July 11, 2016 | The Globalist
The Creeping Pakistanization of Turkey?
The ISIS attack on Istanbul’s Atatürk Airport hit Turkey at a difficult, yet hopeful time. The bombing came in the immediate aftermath of the Turkish government’s diplomatic U-turn, that is the rapprochement with both Israel and Russia.
The Turkish people were hoping for some normalization in what has increasingly become a nerve-wrecking life.
Both of these deals were expected to bolster Turkey’s security and improve its standing in the region. The Istanbul attack, therefore, took place at an optimistic moment on the Turkish end, and caught Ankara off guard.
What made the latest attack doubly stinging, especially for Turkish security forces, but also the population at large, is that Turkish airports, similar to airports in Israel, are heavily guarded with two or three security perimeters.
Passengers need to go through screening before they can enter the terminal for their check-in.
ISIS daring Turkey
By carrying out this attack against a well-protected target, ISIS, in a way, is daring Turkey by demonstrating that it can even get at hard targets in addition to soft targets.

● ● ● ● ● ● ●

● Exercise instructions
A: Using the article on the Istanbul airport attack, decide whether each statement agrees with it. Answer yes or no for each, and quote the words of the article that settle it.
(i) Turkish airports are guarded with two or three security perimeters.
(ii) The bombing took place before Turkey's rapprochement with Israel and Russia.
(iii) Passengers are screened only after they have entered the terminal.
B: Write the next part of the article on the Istanbul airport attack, picking up after its final sentence.

● Records provided
● ● ● ● ● ● ●

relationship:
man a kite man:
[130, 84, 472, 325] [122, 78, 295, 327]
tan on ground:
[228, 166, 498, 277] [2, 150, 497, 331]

● ● ● ● ● ● ●

● Responses by task
A:
(i) Yes: "Turkish airports, similar to airports in Israel, are heavily guarded with two or three security perimeters."
(ii) No: "The bombing came in the immediate aftermath of the Turkish government’s diplomatic U-turn, that is the rapprochement with both Israel and Russia."
(iii) No: "Passengers need to go through screening before they can enter the terminal for their check-in."

B:
This will have real and immediate effects, including on Turkey’s tourism industry, which is a very important component of Turkey’s overall economy.
The attack in Istanbul will certainly make matters even worse for Turkey’s tourism sector. So ISIS will also inflict economic damage, in addition to having scored a symbolic victory by targeting the Atatürk Airport.
How to respond?
The real question is how to respond. On the one hand, Ankara has made repeated calls for global cooperation against terrorism. On the other hand, when it comes to the home front, the Turkish state has been quite soft on jihadism.
In other words, the Turkish state has been very unforgiving in cracking down on all sorts of opposition, but not when it comes to jihadist groups including ISIS and Al-Nusra Front.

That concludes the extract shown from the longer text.